> **Page extract**

Against all odds, Eastern Cape’s 2023 grade 12 learners have improved their matric pass rate to an unheard of 81.4%, from 77.3% in 2022.
COMMENT
It is recognised internationally that the key to sustained economic recovery and growth lies in high-quality school education, yet the majority of schools in South Africa are officially dysfunctional.
In When less intervention in education practices produces much more (January 24 2014) Geoff Schreiner raised criteria for proposed solutions to the abysmally poor performance of public schools.
Schreiner asked: “What can feasibly be done that will have the biggest possible impact in the shortest possible time and on the most cost-effective basis?”
Other criteria emerging from his article are that any strategy should:
• Be driven by the department of basic education;
• Have a core focus on subject knowledge, knowledge of the curriculum and knowledge of how best to transfer facts, concepts and ideas;
• Be driven by sound data;
• Assist educators to identify gaps in their subject knowledge;
• Have a support system to rectify identified shortcomings;
• Enable subject advisers to be more productively focused on areas of need;
• Focus on doing a few things well, rather than fail in too ambitious broad-spectrum strategies; and
• Lead to vacancies being filled with competent staff. (Note that the world’s top-performing school systems recruit their teachers from only the top school graduates from each year.)

> **Records shown**
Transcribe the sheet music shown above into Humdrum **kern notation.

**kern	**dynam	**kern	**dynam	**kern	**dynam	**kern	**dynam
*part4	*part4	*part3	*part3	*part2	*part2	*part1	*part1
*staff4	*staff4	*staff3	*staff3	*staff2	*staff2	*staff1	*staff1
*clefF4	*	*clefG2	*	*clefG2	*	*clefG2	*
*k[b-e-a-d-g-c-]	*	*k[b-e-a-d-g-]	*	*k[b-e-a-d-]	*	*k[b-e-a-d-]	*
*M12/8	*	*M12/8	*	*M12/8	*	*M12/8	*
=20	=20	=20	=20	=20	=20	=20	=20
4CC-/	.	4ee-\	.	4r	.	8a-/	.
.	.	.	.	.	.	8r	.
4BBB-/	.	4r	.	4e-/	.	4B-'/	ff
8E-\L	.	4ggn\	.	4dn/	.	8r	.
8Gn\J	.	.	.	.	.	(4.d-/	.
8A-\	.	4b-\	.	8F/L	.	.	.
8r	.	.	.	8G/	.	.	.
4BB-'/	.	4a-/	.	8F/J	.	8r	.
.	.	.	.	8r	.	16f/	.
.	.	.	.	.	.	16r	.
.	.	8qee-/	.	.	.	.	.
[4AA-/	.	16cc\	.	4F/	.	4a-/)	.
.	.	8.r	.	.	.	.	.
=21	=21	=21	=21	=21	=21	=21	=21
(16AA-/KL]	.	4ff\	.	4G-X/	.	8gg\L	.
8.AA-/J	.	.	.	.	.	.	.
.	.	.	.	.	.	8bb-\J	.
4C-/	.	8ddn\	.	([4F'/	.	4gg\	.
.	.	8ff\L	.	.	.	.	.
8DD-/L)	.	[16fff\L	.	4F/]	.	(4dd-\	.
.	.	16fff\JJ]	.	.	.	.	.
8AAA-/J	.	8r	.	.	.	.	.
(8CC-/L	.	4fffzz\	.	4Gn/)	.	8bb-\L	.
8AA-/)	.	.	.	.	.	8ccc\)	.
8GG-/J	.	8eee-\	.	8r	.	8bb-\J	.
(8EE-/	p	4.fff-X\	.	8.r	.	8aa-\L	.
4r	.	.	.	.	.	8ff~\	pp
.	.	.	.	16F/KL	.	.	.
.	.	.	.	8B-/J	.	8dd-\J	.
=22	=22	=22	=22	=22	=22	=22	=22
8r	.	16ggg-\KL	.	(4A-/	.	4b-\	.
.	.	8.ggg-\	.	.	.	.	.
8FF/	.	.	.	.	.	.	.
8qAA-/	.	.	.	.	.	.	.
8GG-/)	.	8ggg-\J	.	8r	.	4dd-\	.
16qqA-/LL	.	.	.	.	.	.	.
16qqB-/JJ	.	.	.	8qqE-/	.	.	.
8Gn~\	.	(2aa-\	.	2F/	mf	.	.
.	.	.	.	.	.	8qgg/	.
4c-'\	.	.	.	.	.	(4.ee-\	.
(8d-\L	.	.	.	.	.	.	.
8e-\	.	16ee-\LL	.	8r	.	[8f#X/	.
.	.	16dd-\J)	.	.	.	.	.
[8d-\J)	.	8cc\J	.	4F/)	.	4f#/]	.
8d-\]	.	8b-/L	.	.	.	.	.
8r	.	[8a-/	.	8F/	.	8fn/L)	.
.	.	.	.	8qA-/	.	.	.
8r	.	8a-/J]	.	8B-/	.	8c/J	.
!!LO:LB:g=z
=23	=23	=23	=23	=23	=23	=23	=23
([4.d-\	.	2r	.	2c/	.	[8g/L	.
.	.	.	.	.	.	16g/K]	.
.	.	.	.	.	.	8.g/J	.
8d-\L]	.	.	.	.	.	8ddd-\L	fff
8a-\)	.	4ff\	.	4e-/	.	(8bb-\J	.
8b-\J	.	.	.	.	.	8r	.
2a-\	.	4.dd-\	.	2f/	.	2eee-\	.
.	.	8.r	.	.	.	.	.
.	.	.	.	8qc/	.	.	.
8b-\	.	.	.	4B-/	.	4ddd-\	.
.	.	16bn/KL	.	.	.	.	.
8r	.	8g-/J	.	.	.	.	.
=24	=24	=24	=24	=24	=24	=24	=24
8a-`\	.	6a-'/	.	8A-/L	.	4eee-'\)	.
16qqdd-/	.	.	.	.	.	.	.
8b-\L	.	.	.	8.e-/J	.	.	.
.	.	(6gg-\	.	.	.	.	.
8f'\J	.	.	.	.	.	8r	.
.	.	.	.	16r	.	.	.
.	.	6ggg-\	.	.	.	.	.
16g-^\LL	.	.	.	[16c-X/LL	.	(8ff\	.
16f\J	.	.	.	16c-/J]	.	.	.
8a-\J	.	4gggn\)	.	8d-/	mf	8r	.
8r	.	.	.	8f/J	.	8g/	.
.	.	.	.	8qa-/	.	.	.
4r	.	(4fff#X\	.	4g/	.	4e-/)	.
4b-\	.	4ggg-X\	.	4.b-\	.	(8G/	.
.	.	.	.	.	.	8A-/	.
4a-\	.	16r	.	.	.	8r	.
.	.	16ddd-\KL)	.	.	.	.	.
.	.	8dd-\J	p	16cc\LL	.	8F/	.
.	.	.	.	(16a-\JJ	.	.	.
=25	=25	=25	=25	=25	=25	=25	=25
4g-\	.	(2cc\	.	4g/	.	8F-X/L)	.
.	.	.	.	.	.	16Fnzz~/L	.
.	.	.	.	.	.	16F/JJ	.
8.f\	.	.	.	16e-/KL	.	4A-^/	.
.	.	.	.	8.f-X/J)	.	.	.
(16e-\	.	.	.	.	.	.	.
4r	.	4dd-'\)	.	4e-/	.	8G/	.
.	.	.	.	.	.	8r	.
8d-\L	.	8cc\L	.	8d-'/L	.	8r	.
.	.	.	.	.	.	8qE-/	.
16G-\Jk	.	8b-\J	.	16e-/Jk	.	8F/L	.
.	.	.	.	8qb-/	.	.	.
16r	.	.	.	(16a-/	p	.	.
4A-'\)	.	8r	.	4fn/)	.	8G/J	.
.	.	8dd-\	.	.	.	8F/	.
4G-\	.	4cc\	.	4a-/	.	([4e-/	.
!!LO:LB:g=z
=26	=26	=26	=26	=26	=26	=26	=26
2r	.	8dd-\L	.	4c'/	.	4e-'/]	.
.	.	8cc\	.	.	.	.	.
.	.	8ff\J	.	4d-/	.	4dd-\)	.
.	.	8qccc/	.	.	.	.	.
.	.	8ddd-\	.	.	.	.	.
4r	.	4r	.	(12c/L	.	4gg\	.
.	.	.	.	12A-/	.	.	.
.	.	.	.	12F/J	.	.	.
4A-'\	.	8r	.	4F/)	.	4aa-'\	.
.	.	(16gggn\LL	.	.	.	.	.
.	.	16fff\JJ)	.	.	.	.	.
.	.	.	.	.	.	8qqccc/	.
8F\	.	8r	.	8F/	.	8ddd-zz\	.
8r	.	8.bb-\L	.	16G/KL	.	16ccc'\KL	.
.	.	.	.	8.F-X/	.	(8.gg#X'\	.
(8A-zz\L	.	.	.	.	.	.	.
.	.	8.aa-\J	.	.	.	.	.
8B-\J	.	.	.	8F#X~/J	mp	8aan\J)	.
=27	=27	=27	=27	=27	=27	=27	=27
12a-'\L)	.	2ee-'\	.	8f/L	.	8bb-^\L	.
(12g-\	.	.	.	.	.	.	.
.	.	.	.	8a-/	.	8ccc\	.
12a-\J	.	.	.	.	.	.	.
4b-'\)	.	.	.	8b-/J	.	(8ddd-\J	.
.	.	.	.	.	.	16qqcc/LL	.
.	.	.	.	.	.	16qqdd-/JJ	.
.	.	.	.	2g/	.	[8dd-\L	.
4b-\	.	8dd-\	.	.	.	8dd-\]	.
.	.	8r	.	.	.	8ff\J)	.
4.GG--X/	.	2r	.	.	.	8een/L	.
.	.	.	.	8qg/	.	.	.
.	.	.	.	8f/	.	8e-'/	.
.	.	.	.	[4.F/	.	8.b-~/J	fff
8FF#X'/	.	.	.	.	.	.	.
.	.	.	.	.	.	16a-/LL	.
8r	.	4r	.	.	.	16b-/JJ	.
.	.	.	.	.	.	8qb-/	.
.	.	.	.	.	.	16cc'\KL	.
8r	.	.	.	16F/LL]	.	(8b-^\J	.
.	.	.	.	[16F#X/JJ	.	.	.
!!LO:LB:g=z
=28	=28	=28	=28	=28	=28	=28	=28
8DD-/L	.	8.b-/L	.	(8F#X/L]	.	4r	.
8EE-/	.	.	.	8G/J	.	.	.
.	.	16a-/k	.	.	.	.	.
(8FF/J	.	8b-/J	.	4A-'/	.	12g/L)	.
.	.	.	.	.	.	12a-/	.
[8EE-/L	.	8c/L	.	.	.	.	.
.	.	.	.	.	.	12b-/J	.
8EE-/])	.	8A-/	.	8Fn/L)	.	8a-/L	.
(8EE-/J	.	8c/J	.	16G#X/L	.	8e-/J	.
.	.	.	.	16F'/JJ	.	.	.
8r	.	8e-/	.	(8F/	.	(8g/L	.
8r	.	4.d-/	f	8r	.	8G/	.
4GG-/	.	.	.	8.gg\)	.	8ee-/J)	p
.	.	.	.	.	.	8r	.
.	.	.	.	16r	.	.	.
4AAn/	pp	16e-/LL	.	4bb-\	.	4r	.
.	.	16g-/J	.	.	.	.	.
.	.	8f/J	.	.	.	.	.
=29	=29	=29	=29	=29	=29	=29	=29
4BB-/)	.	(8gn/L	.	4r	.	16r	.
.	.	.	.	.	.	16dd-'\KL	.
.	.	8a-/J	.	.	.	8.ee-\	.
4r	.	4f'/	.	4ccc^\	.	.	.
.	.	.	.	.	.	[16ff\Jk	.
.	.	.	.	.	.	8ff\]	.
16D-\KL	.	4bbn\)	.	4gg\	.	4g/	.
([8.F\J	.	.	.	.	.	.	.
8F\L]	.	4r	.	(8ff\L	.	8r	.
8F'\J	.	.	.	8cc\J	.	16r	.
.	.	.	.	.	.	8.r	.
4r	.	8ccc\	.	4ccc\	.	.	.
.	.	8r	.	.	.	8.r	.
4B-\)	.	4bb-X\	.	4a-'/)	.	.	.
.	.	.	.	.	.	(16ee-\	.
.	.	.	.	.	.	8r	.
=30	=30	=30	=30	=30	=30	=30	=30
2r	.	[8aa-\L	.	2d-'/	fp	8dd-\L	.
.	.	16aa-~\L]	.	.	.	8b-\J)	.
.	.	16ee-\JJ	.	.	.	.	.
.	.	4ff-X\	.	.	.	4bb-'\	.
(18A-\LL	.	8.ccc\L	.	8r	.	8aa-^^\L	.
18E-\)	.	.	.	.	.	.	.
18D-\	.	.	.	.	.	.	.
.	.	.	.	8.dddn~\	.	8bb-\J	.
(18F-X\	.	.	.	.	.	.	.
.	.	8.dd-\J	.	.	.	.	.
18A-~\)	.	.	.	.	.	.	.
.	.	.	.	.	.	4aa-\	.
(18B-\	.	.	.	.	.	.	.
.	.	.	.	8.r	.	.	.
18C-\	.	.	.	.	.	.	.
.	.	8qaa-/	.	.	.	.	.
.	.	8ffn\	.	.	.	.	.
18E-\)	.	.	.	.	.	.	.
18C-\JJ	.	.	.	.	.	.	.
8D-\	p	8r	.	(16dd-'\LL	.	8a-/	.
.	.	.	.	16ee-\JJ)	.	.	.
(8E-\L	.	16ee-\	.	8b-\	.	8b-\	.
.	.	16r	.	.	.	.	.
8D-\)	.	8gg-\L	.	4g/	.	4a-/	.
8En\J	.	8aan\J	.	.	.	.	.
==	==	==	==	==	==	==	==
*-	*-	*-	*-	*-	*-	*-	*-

> **Challenge A**
According to the education comment, what was the Eastern Cape's matric pass rate in 2022?
> **Challenge B**
How many lines in the listing contain the string "kern", with case counting? Reply with the number alone.

> **Exercise answer A**
77.3%

> **Exercise answer B**
2